Figure 4: Heatmaps of pairwise ED distances reveal that HEAL expands the diversity of reasoning strategies throughout training, whereas few-shot RLVR remains homogeneous.
Theoretical and Practical Implications
The findings in this work have both direct practical and theoretical implications:
- Data-Efficient RLVR: HEAL establishes that strong performance on challenging reasoning benchmarks does not require massive domain-specific reward annotations when cross-domain trajectory dynamics can be effectively aligned.
- Advancement Beyond Entropy Maximization: The evidence demonstrates that the efficacy of exploration is not a simple function of high entropy per se, but rather of matched temporal entropy variation patterns.

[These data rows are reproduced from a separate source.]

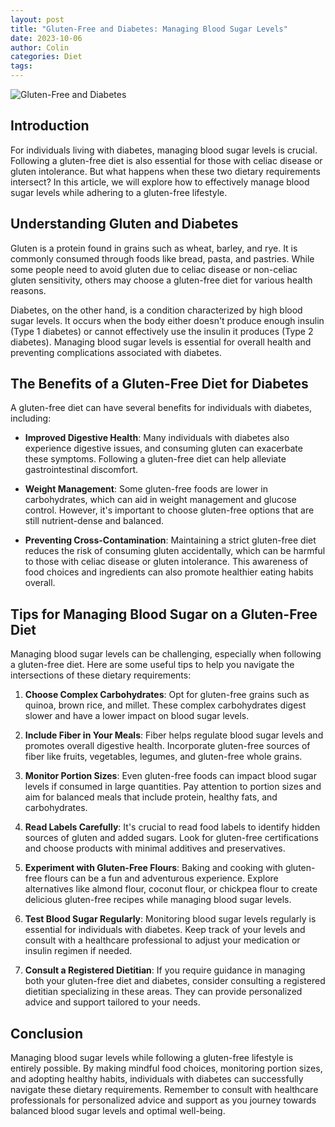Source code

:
 ```yaml
---
layout: post
title: "Gluten-Free and Diabetes: Managing Blood Sugar Levels"
date: 2023-10-06
author: Colin
categories: Diet
tags: 
---
```


![Gluten-Free and Diabetes](https://source.unsplash.com/1600x900/?diabetes)

## Introduction

For individuals living with diabetes, managing blood sugar levels is crucial. Following a gluten-free diet is also essential for those with celiac disease or gluten intolerance. But what happens when these two dietary requirements intersect? In this article, we will explore how to effectively manage blood sugar levels while adhering to a gluten-free lifestyle.

## Understanding Gluten and Diabetes

Gluten is a protein found in grains such as wheat, barley, and rye. It is commonly consumed through foods like bread, pasta, and pastries. While some people need to avoid gluten due to celiac disease or non-celiac gluten sensitivity, others may choose a gluten-free diet for various health reasons.

Diabetes, on the other hand, is a condition characterized by high blood sugar levels. It occurs when the body either doesn't produce enough insulin (Type 1 diabetes) or cannot effectively use the insulin it produces (Type 2 diabetes). Managing blood sugar levels is essential for overall health and preventing complications associated with diabetes.

## The Benefits of a Gluten-Free Diet for Diabetes

A gluten-free diet can have several benefits for individuals with diabetes, including:

- **Improved Digestive Health**: Many individuals with diabetes also experience digestive issues, and consuming gluten can exacerbate these symptoms. Following a gluten-free diet can help alleviate gastrointestinal discomfort.

- **Weight Management**: Some gluten-free foods are lower in carbohydrates, which can aid in weight management and glucose control. However, it's important to choose gluten-free options that are still nutrient-dense and balanced.

- **Preventing Cross-Contamination**: Maintaining a strict gluten-free diet reduces the risk of consuming gluten accidentally, which can be harmful to those with celiac disease or gluten intolerance. This awareness of food choices and ingredients can also promote healthier eating habits overall.

## Tips for Managing Blood Sugar on a Gluten-Free Diet

Managing blood sugar levels can be challenging, especially when following a gluten-free diet. Here are some useful tips to help you navigate the intersections of these dietary requirements:

1. **Choose Complex Carbohydrates**: Opt for gluten-free grains such as quinoa, brown rice, and millet. These complex carbohydrates digest slower and have a lower impact on blood sugar levels.

2. **Include Fiber in Your Meals**: Fiber helps regulate blood sugar levels and promotes overall digestive health. Incorporate gluten-free sources of fiber like fruits, vegetables, legumes, and gluten-free whole grains.

3. **Monitor Portion Sizes**: Even gluten-free foods can impact blood sugar levels if consumed in large quantities. Pay attention to portion sizes and aim for balanced meals that include protein, healthy fats, and carbohydrates.

4. **Read Labels Carefully**: It's crucial to read food labels to identify hidden sources of gluten and added sugars. Look for gluten-free certifications and choose products with minimal additives and preservatives.

5. **Experiment with Gluten-Free Flours**: Baking and cooking with gluten-free flours can be a fun and adventurous experience. Explore alternatives like almond flour, coconut flour, or chickpea flour to create delicious gluten-free recipes while managing blood sugar levels.

6. **Test Blood Sugar Regularly**: Monitoring blood sugar levels regularly is essential for individuals with diabetes. Keep track of your levels and consult with a healthcare professional to adjust your medication or insulin regimen if needed.

7. **Consult a Registered Dietitian**: If you require guidance in managing both your gluten-free diet and diabetes, consider consulting a registered dietitian specializing in these areas. They can provide personalized advice and support tailored to your needs.

## Conclusion

Managing blood sugar levels while following a gluten-free lifestyle is entirely possible. By making mindful food choices, monitoring portion sizes, and adopting healthy habits, individuals with diabetes can successfully navigate these dietary requirements. Remember to consult with healthcare professionals for personalized advice and support as you journey towards balanced blood sugar levels and optimal well-being.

This aligns with recent perspectives on the importance of dynamic (rather than static) exploration in policy optimization.
- Foundation for Cross-Domain Transfer: The combination of careful general-domain data selection and temporal alignment in entropy space provides a template that could be extended to other modes of RL fine-tuning, curriculum learning, and adaptive reward shaping in LLMs.
Future Directions
Several future research avenues are suggested by these results:
- Scaling to Larger Models and Tasks: Validation of HEAL on even larger model scales, across additional domains with disparate reasoning requirements, and in the context of multi-round or interactive tasks.
- Fine-Grained Reward Shaping: Generalizing EDA to support richer notions of trajectory similarity, multi-agent reasoning, and more nuanced forms of temporal behavior modeling.
- Automatic Domain Selection: Integration with meta-learning or automated source domain selection to further decrease the reliance on manual curation of high-value general-domain data.
- Application to Safety and Robustness: Exploiting controlled exploration for safer RLVR training, avoiding reward hacking, and improving calibration under distribution shift.
Conclusion
The paper rigorously demonstrates that entropy collapse is a critical obstacle for RLVR in low-resource domains, and that its mitigation requires more than simple entropy regularization. By leveraging hybrid-domain training and, crucially, entropy dynamics alignment between domains, HEAL enables few-shot RLVR to achieve or surpass the performance of full-shot training, robustly expanding exploration diversity and reasoning generalization in LLMs. The implications are significant for scalable, data-efficient RL-based LLM optimization.